Ian Paisley
Rev Ian Paisley is a Northern Irish pastor and politician renowned for his strong Protestant views.
Ian Paisley was born in Armagh, Northern Ireland in 1927 into a Baptist manse. After an evangelical conversion in childhood he studied in Wales and the Reformed Presbyterian Hall in Belfast. In 1946 he was ordained as the pastor of a church on the Ravenhill Road, Belfast and remains so today.
In the 1950s he co-founded the Free Presbyterian Church of Ulster following the failure of Lisarra Presbyterian Church to allow him to hold a mission in their buildings.

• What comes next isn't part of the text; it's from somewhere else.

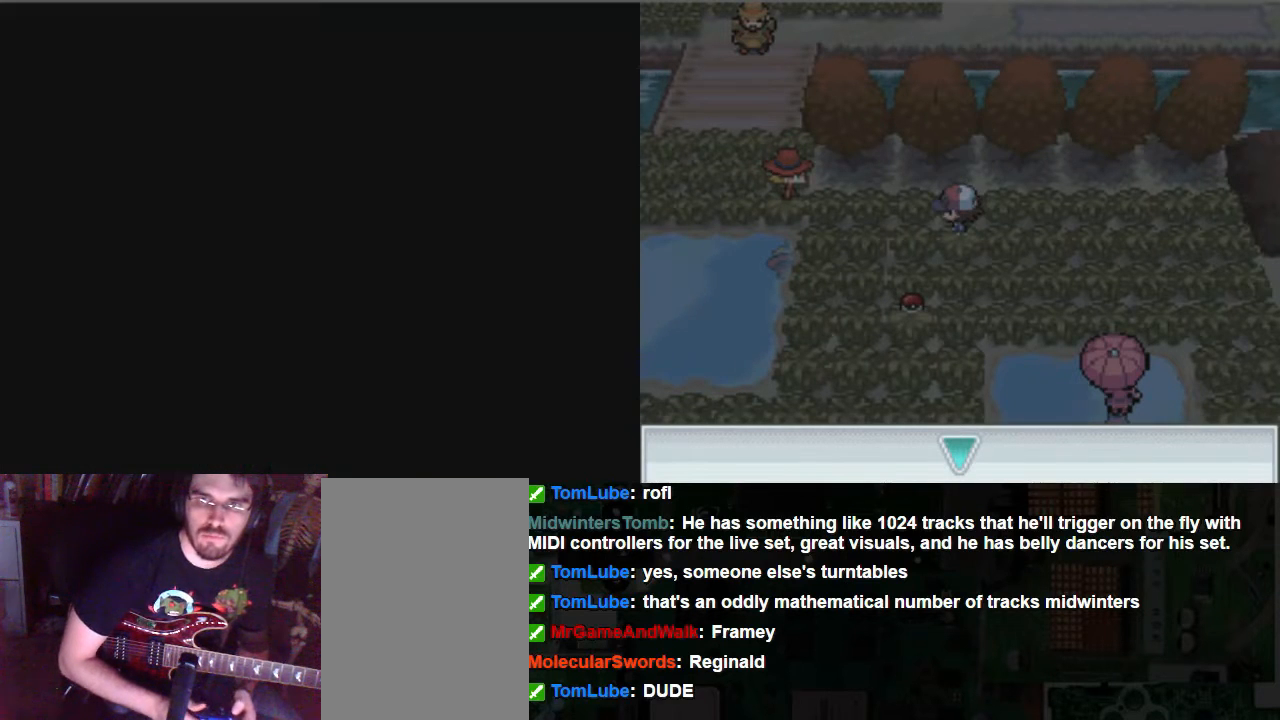
{"buttons": [], "left_stick": "center", "right_stick": "center", "events": [[34, "B", "up"]]}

One of the hallmarks of Free Presbyterianism has been an attempt to remain committed to a strict fundamentalism against modernism and Roman Catholicism whilst also being Calvinistic. Paisley was imprisoned for some of his protests during the 1960s and while in Crumlin Road Gaol he produed a commentary on Romans. Paisley served as the long time moderator of the Free Presbyterian denomination. In the 1980s he interrupted Pope John Paul II by means of a protest in the European Parliament.

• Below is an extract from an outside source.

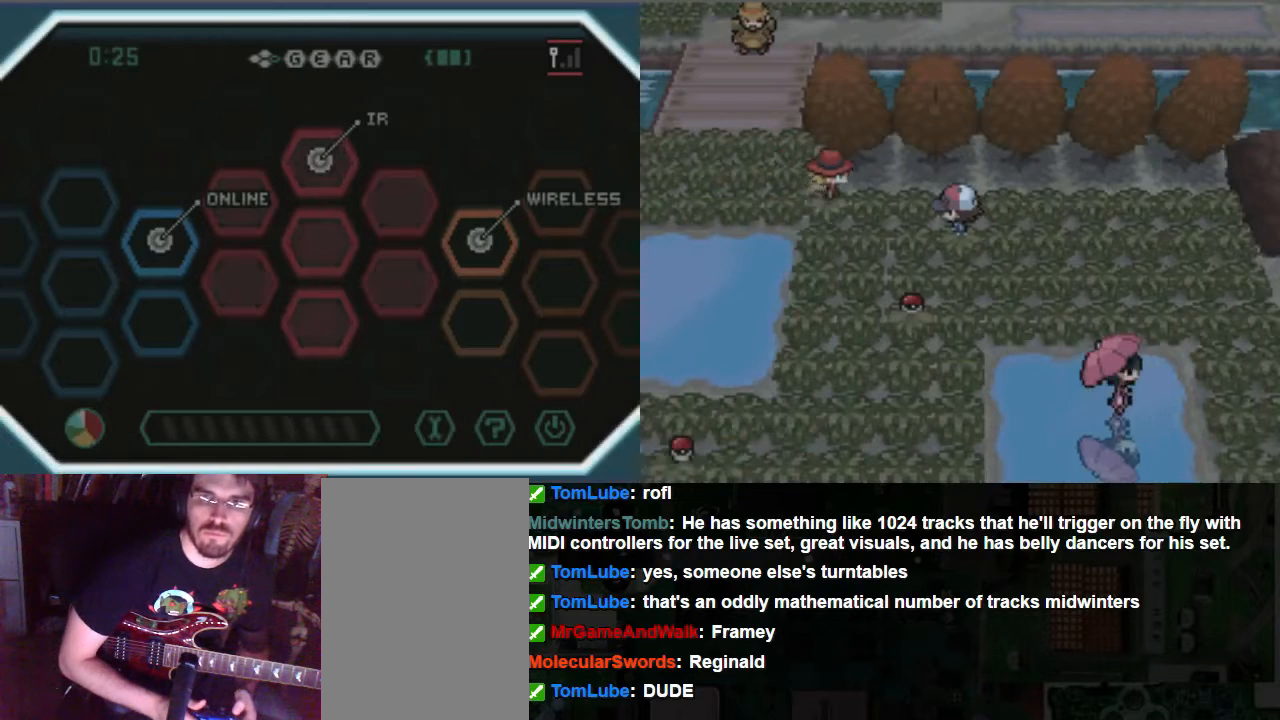
{"buttons": ["DPAD_LEFT"], "left_stick": "center", "right_stick": "center", "events": [[372, "DPAD_LEFT", "down"]]}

In the 1970s he co-founded the Democratic Unionist Party whose main aim is to retain the union of Northern Ireland with Great Britain. As leader of the DUP Paisley campaigned unsuccessfully against UK membership of the European Union, homosexuality and Sunday Opening. He has been variously elected to the Northern Ireland Parliament/Assembly, the Westminster Parliament in London and also to the European Parliament. He served as First Minister for Northern Ireland
In the 1980s Paisley campaigned under the slogan "Smash Sinn Fein" aimed at removing Irish Republican terrorists from having any say in the running of Northern Ireland. Following the Belfast Agreement and gradual electoral gains the DUP became the largest political party in Northern Ireland and eventually chose to join a power sharing Government with former enemies. However within a short period Paisley resigned from leadership of both church and political party.